Let compassion substitute stigmatisation
Today marks World Mental Health Day, aimed at promoting global mental health education, awareness and advocacy. This initiative commenced in 1992 through the offices of the World Federation for Mental Health, which is a global mental health organisation encompassing over 150 countries. The motto for this year is Mental Health In Primary Care: Enhancing Treatment And Promoting Mental Health.
In some countries, World Mental Health Day comprises part of the Mental Illness Awareness Week (October 5-11) that had been launched by the United States Congress in 1990 in response to a real increase in the incidence of mental illness.
Every year, during World Mental Health Day, thousands of people worldwide raise awareness and funds for mental health causes. Open discussion of such illness is promoted, as are investments in prevention and treatment services.
Statistics clearly show that, in 2002, there were 154 million people globally suffering from depression. And this is just one form of mental illness. Mental, neurological and behavioural disorders are common worldwide, causing immense suffering to the individual, the family and the country, with truly staggering economic and social costs.

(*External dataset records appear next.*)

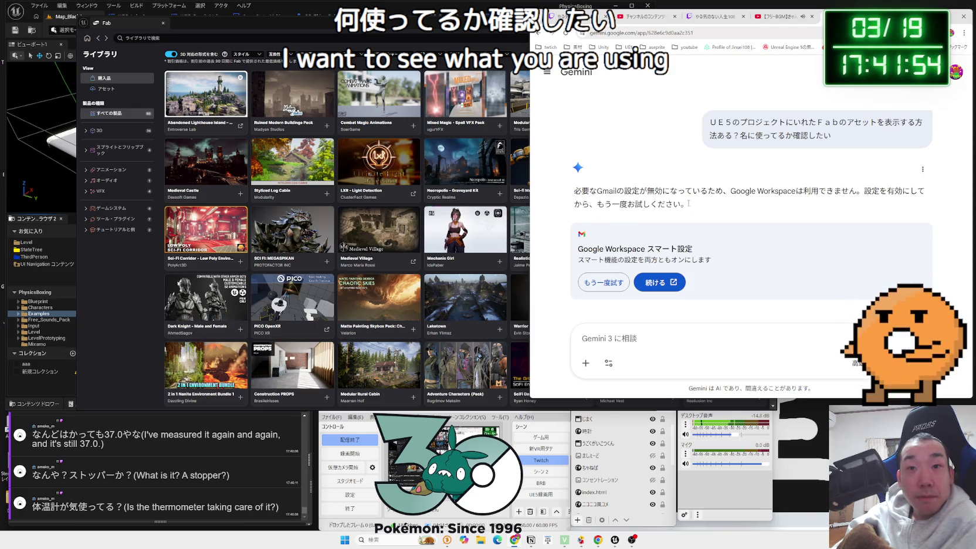
{"action": "left_click_drag", "start_coordinate": [713, 193], "coordinate": [831, 205]}
{"action": "left_click", "coordinate": [831, 205]}
{"action": "scroll", "coordinate": [758, 241], "scroll_direction": "up", "scroll_amount": 1}
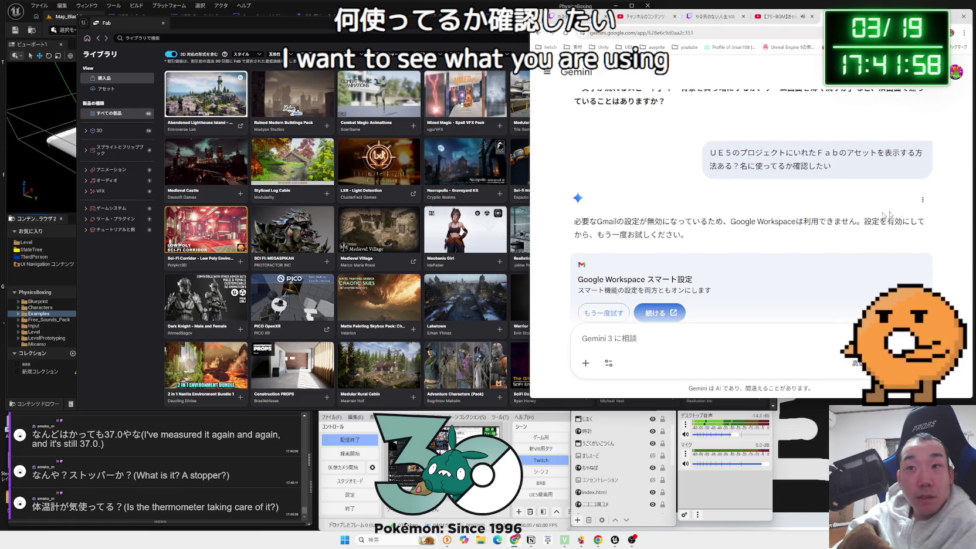
{"action": "left_click", "coordinate": [921, 201]}
{"action": "left_click", "coordinate": [695, 159]}
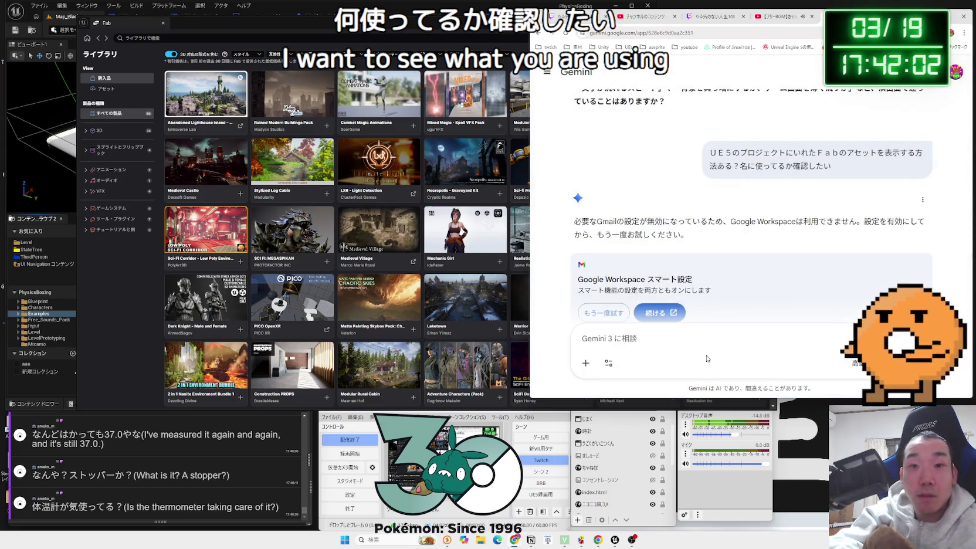
Step: Clarify that only showing Fab assets is wanted, then read the Content Browser filter advice
{"action": "type", "text": "G"}
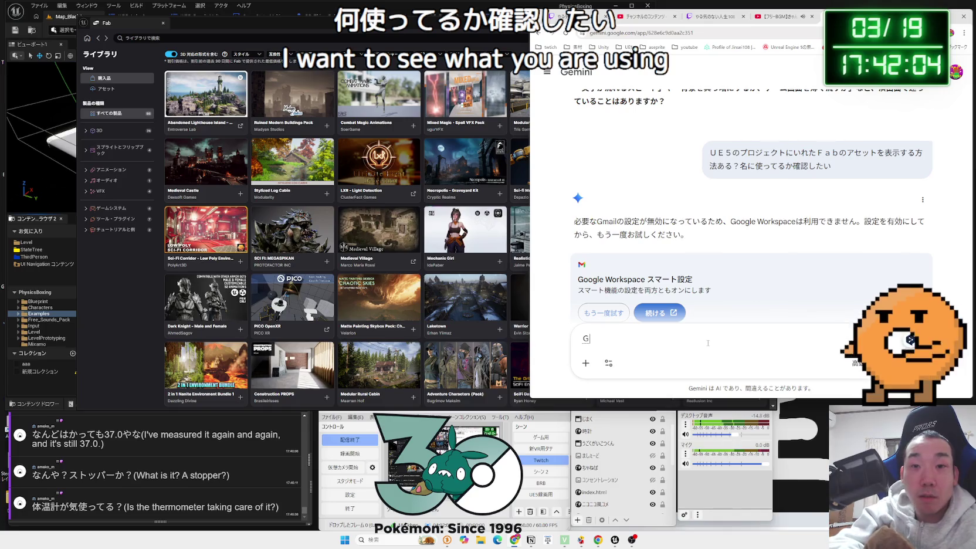
{"action": "type", "text": "ork"}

It is estimated that mental disorders affect nearly 12 per cent of the world's entire population, that is, about 450 million people around the world will experience a mental illness that would benefit from diagnosis and treatment. Individuals with such disorders are often subjected to social isolation, a poorer overall quality of life and higher mortality rates.
World Mental Health Day also promotes self-awareness and encourages individuals who may be experiencing such problems to actively seek help. This may be through discussion with a partner or a friend or by actually seeking professional help. Unfortunately, most are likely to simply shrug and "get on with it", a practice that often works but which sometimes doesn't, potentially leading to a worsening of an already bad situation. Such lackadaisical attitudes are also fostered by the climate of labelling individuals, hence reducing the threatening potential through stigmatisation. And such lack of compassion, and outright exaggerated labelling, leads to social distancing and a true worsening of an individual's situation.
Just to give an example, a survey held in Britain this summer found that 92 per cent of respondents believed that "admitting to having a mental illness would damage someone's career". The three careers considered to be most at risk were doctors (56 per cent), emergency services (54 per cent) and teachers (48 per cent).
The situation in Malta is not any different. Mount Carmel Hospital's chief executive officer, Edward Borg, says the stigma still prevails and many found it hard to land a job. Employers, he points out, are reluctant to keep employees with mental illness because they required long periods of hospitalisation.
Compassion and the much-vaunted Christianity this island is supposed to embrace should automatically lead us to "do unto others as you would have others do unto you".
The Mental Health Association in Malta is an NGO working for the families and users of mental health services and, quite appropriately, its main aim, in this tiny insular country, is to reduce the stigma attached to mental illness by educating the public, school children and relatives of the mentally ill.